Virtualization on Ubuntu Server and Ubuntu Desktop 14.04 with KVM

With kernel-based virtual machine virtualization infrastructure for the Linux kernel, virtualization on Ubuntu and Ubuntu desktops becomes easier.
Virtualization is the hottest trending topic in systems management today. With virtualization, you can create multiple instances of an operating system, all running on the same hardware. Each virtual machine is allocated hardware resources, so it can make good use of hardware resources.

We have already discussed Virtualbox installation on Linux. Today, we will complete the installation of KVM. KVM is free software with support built directly into the Linux kernel. All Linux distributions support it. KVM turns the Linux kernel into a hypervisor.

This requirement is the only processor that supports virtualization. To confirm if your processor has a virtualization extension, run the following command

egrep '(vmx|svm)' /proc/cpuinfo

If you get any output, you can proceed.

Install required packages

sudo apt-get install qemu-kvm libvirt-bin

In addition, you can install ubuntu-vm-builder.

sudo apt-get install ubuntu-vm-builder

Add your user account to the libvirtd group. This user will have privileges to start the virtual device. Replace “username” with your actual username.

sudo adduser "username" libvirt

To test if KVM is working properly and if your user account can manage it, you can use the virsh command.
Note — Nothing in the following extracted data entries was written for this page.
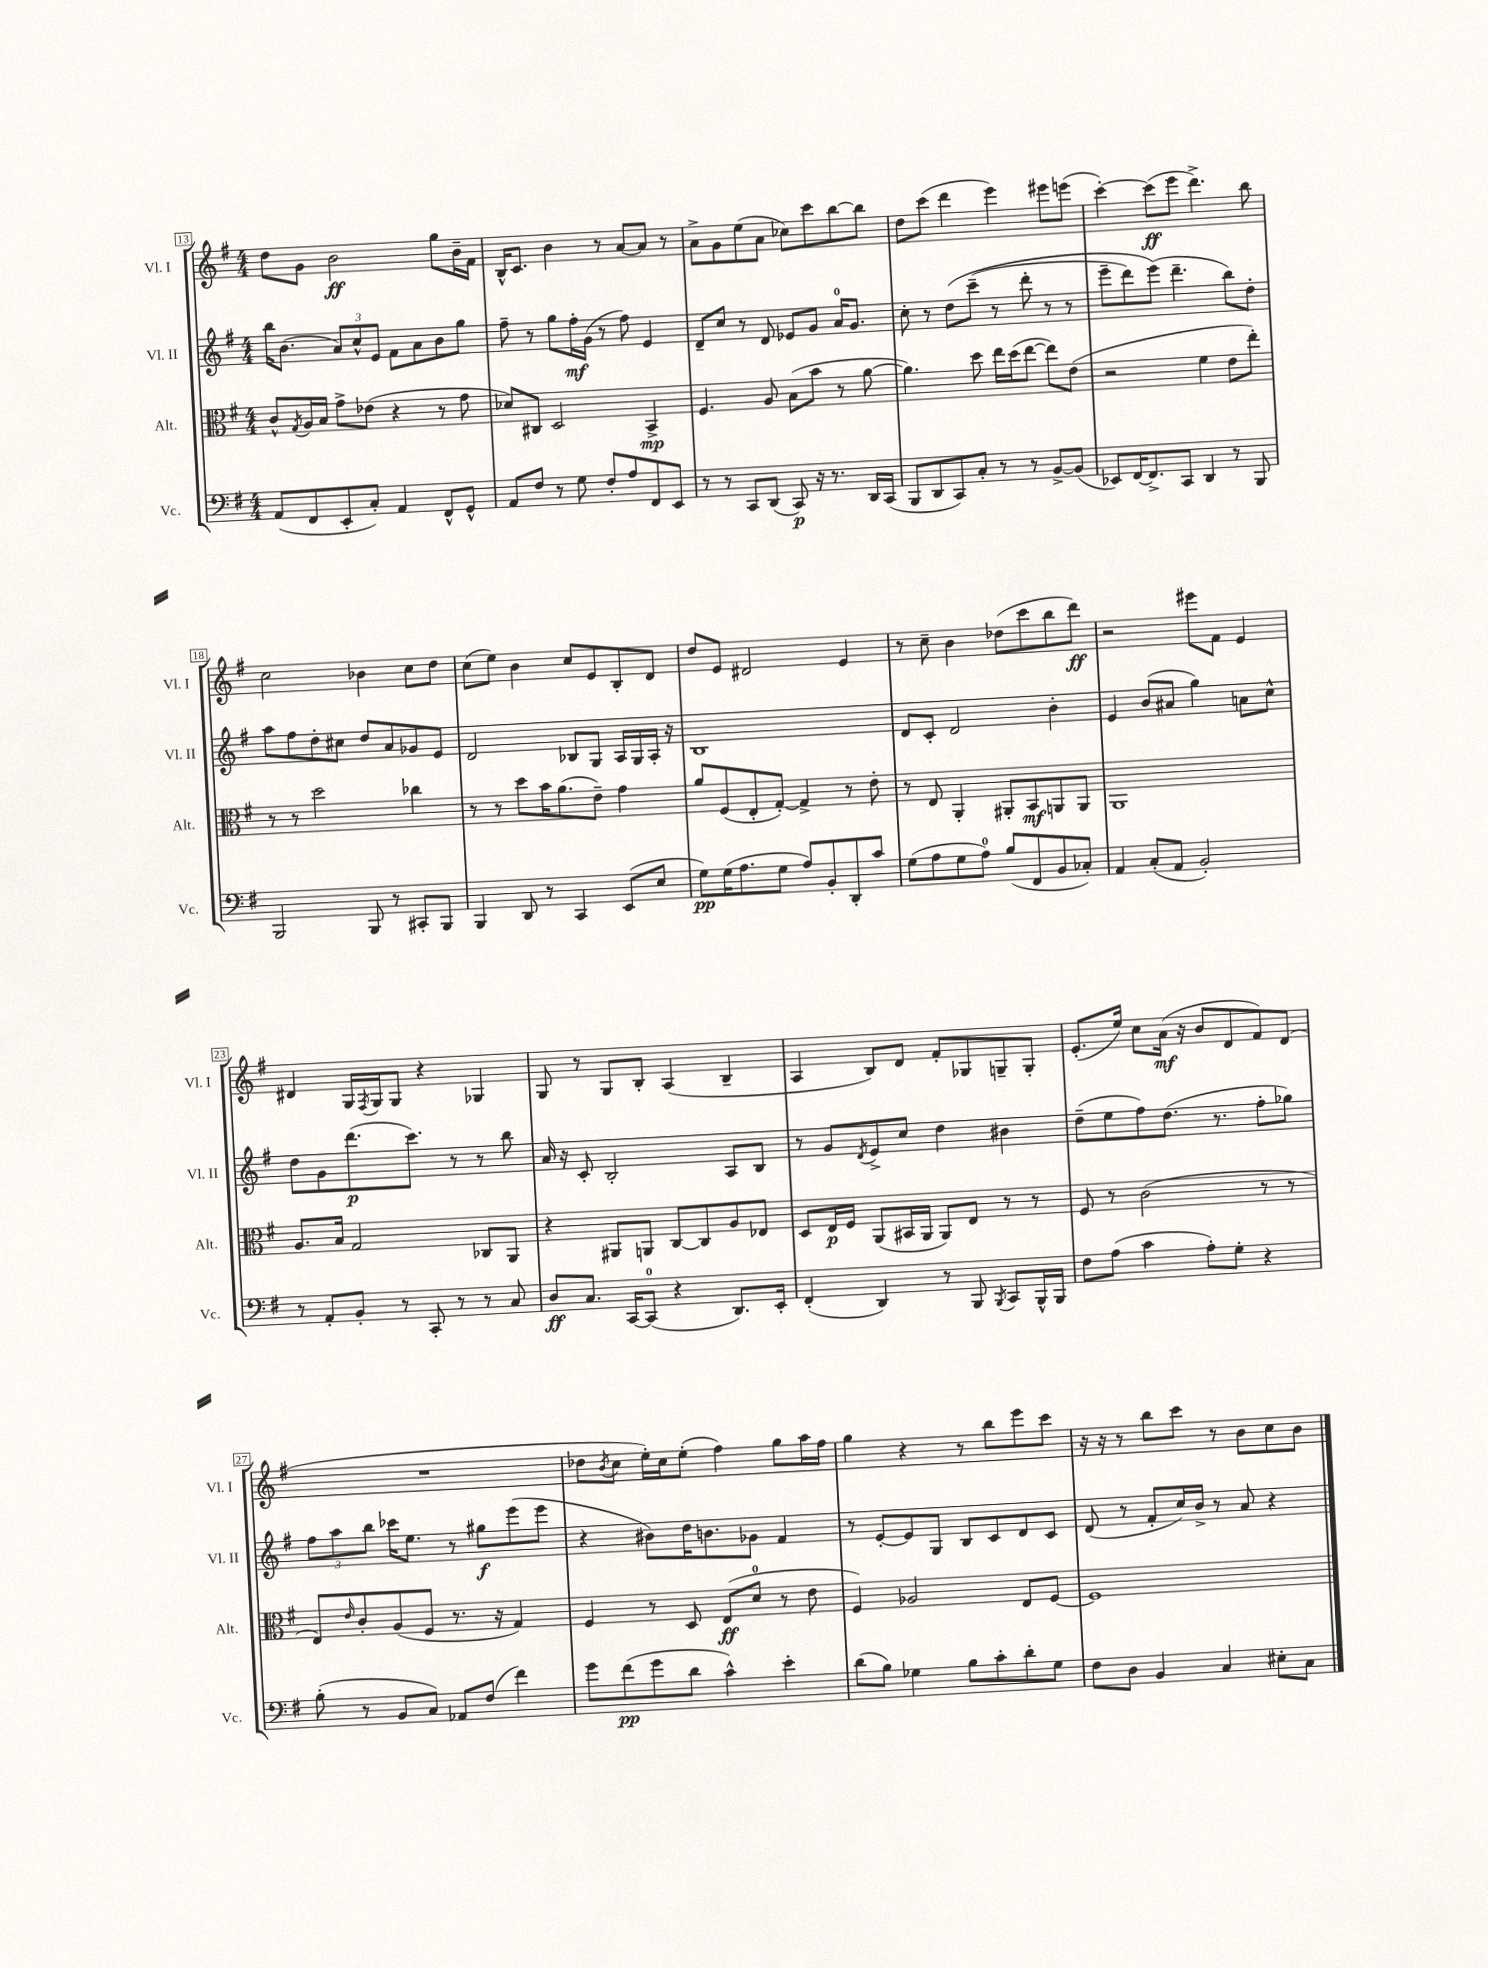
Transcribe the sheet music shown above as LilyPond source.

<<
\new StaffGroup <<
\new Staff = "s0" \with { instrumentName = "Vl. I" shortInstrumentName = "Vl. I" } {
    \clef treble \key g \major \numericTimeSignature \time 4/4
    d''8 g'8 b'2\ff g''8 b'16-- fis'16 |
    b16-^ c'8. b'4 r8 a'8~ a'8 r8 |
    a'8-> g'8 e''8( a'8 ces''8) c'''8 b''8~ b''8 |
    d''8 c'''8( d'''4 e'''4) eis'''8 e'''8( |
    c'''4~-.) c'''8\ff( e'''8 d'''4.->) b''8 |
    c''2 bes'4 c''8 d''8 |
    c''8( e''8) b'4 c''8 e'8 b8-. d'8 |
    d''8 e'8 dis'2 e'4 |
    r8 c''8-- b'4 des''8( c'''8 b''8 d'''8\ff) |
    r2 eis'''8 fis'8 e'4 |
    dis'4 g16 \acciaccatura { fis8 } g16 g8 r4 ges4 |
    g8 r8 g8 b8-. a4( b4-- |
    a4 b8) d'8 fis'8-. ges8 g8-- g8-. |
    e'8.-.( e''16) c''8 a'16\mf( r16 b'8 d'8 fis'8) d'8( |
    R1 |
    des''8 \acciaccatura { b'8 } c''8 e''16-.) c''16 e''8-.( fis''4) g''8 a''16 fis''16 |
    g''4 r4 r8 b''8 e'''8 c'''8 |
    r16 r16 r8 b''8 c'''8 r8 b'8 c''8 b'8 \bar "|." |
}
\new Staff = "s1" \with { instrumentName = "Vl. II" shortInstrumentName = "Vl. II" } {
    \clef treble \key g \major \numericTimeSignature \time 4/4
    b''16 b'8.( \tuplet 3/2 { a'8) c''8-^ e'8 } fis'8 a'8 b'8 g''8 |
    fis''8-- r8 g''8 fis''16-.\mf g'16( r8 fis''8) e'4 |
    d'8-- c''8 r8 d'8 ees'8 g'8 a'16-0 g'8. |
    c''8-. r8 d''8\( c'''8--( r8 d'''8-. r8 r8 |
    e'''8-- d'''8) e'''8(\) d'''4.-- b''8) d''8-. |
    a''8 fis''8 d''8-. cis''8 d''8 a'8 ges'8 e'8 |
    d'2 bes8 g8 a16 g16 a16-. r16 |
    b1 |
    d'8 c'8-. d'2 b'4-. |
    e'4 b'8( ais'8 g''4) a'8 c''8-^ |
    d''8 g'8 d'''8.\p( c'''8.) r8 r8 b''8 |
    a'16 r16 c'8-. b2-. a8 b8 |
    r8 g'8 \acciaccatura { d'8 } e'8-> c''8 d''4 bis'4 |
    d''8--( e''8 fis''8) d''8.( r8. fis''8-. ges''8) |
    \tuplet 3/2 { fis''8 a''8 b''8 } ces'''16 e''8. r8 gis''8\f e'''8( e'''8 |
    r4 bis'8) d''16 b'8. ges'8 fis'4 |
    r8 e'8~-. e'8 g8 b8 c'8 d'8 c'8 |
    d'8( r8 fis'8-. c''16) b'16-> r8 a'8 r4 \bar "|." |
}
\new Staff = "s2" \with { instrumentName = "Alt." shortInstrumentName = "Alt." } {
    \clef alto \key g \major \numericTimeSignature \time 4/4
    c'8-^ \acciaccatura { g8 } a16 b16 g'8-> ees'8( r4 r8 g'8 |
    des'8) cis8 d2 b,4->\mp |
    fis4. a8 b8( b'8 r8 a'8~ |
    a'4.) d''8 e''16 d''16( e''8~ e''8) e'8( |
    r2 fis'4 e'8 e''8-.) |
    r8 r8 d''2 ces''4 |
    r8 r8 d''8 b'16 a'8.( e'8--) g'4 |
    a'8 fis8( e8-. g8~-.) g4-> r8 e'8-. |
    r8 e8 a,4-. ais,8-. b,8\mf a,8 a,8 |
    a,1 |
    a8. b16 g2 ces8 a,8 |
    r4 ais,8 a,8 c8~ c8 a8 ees8 |
    d8 e16\p fis16 a,8( bis,16 a,16 a,8) e8 r8 r8 |
    fis8 r8 c'2( r8 r8 |
    e8) \grace { e'16 } c'8-. a8( fis8 r8. r16 g4) |
    fis4 r8 d8 e8\ff( d'8-0 r8 e'8 |
    fis4) aes2 e8 fis8~ |
    fis1 \bar "|." |
}
\new Staff = "s3" \with { instrumentName = "Vc." shortInstrumentName = "Vc." } {
    \clef bass \key g \major \numericTimeSignature \time 4/4
    a,8( fis,8 e,8-. c8-.) a,4 fis,8-^ g,8-^ |
    a,8 fis8 r8 g8 fis8-. a8 fis,8 e,8 |
    r8 r8 c,8 d,8( c,8\p) r16 r8. d,16 c,16( |
    b,,8 d,8 c,8) c8-. r8 r8 b,8~-> b,8( |
    ees,8) fis,16~ fis,8.-> c,8 d,4 r8 b,,8 |
    b,,2 b,,8 r8 cis,8-. b,,8 |
    b,,4 d,8 r8 c,4 e,8( e8 |
    g8\pp) g16( a8. g8 a8) b,8-. d,8-. c'8 |
    g8( a8 g8 a8-0) b8( fis,8 b,8 ces8-.) |
    a,4 c8-.( a,8 b,2-.) |
    r8 a,8-. b,8-. r8 c,8-. r8 r8 c8 |
    d8\ff c8. c,16~ c,8-0( r4 d,8.) e,16-. |
    fis,4-.( d,4) r8 b,,8 \acciaccatura { b,,8 } c,8 b,,16-^ b,,16 |
    fis8 a8( c'4 a8-.) g8-. r4 |
    b8-.( r8 b,8 c8) aes,8 fis8( fis'4) |
    g'8 fis'8\pp( g'8 d'8 c'4-^) e'4-. |
    d'8( b8) ges4 b8 c'8-. d'8-. ges8 |
    fis8 d8 b,4 c4 eis8-. c8 \bar "|." |
}
>>
>>
\layout { \context { \Score currentBarNumber = #13 \override BarNumber.stencil = #(make-stencil-boxer 0.1 0.3 ly:text-interface::print) } }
virsh -c qemu:///system list

If you want the virtual machine to communicate with a computer outside the KVM host, you must set up a bridge network so that the virtual machine appears to be on the same network as the host.

In our example, we will bridge the Ethernet eth0 interface.

Bridge eth0 interface using DHCP

sudo vim /etc/network/ interfaces.

Find the line below,

auto eth0
iface eth0 inet dhcp

Change eth0’s inet mode from dhcp to manual
This will look like the one below.

auto eth0
iface eth0 inet manual

Now add the following below it.

auto br0
iface br0 inet dhcp
bridge_ports eth0
bridge_fd 9
bridge_hello 2
bridge_maxage 12
bridge_stp off

See belowVirtualization on Ubuntu Server and Ubuntu Desktop 14.04 with KVM

Use the configured static IP address to bridge the eth0 interface.

Look for the following lines,

auto eth0
iface eth0 inet static

Change the inet mode from static to manual. It looks like this.

auto eth0
iface eth0 inet manual

Then add IP address information and bridging configuration below it.

 auto br0
iface br0 inet static
address 192.168.100.19
network 192.168.100.0
netmask 255.255.255.0
broadcast 192.168.100.255
gateway 192.168.100.1
bridge_ports eth0
bridge_fd 9
bridge_hello 2
bridge_maxage 12
bridge_stp off

See belowVirtualization on Ubuntu Server and Ubuntu Desktop 14.04 with KVMThen restart the network daemon.

sudo /etc/init.d/networking restart

Virtualization on Ubuntu Server and Ubuntu Desktop 14.04 with KVM

Confirm the newly created bridge interface with

sudo ifconfig -a

To manage your virtual machines using a graphical interface, install virt-manager

sudo aptitude install virt-manager

To start virt manager, simply type the following command on the terminal

sudo virt-manager

You can then run Virt Manager on the host. It is not limited to local KVM management. You can install this package on another computer in your network and then connect to the KVM server using ssh.
Go to Menu-> File-> Remote Tunnel on ssh.

Virtualization on Ubuntu Server and Ubuntu Desktop 14.04 with KVM

Make sure the Qemu hypervisor is selected, then type the host name for the KVM server, and click Connect.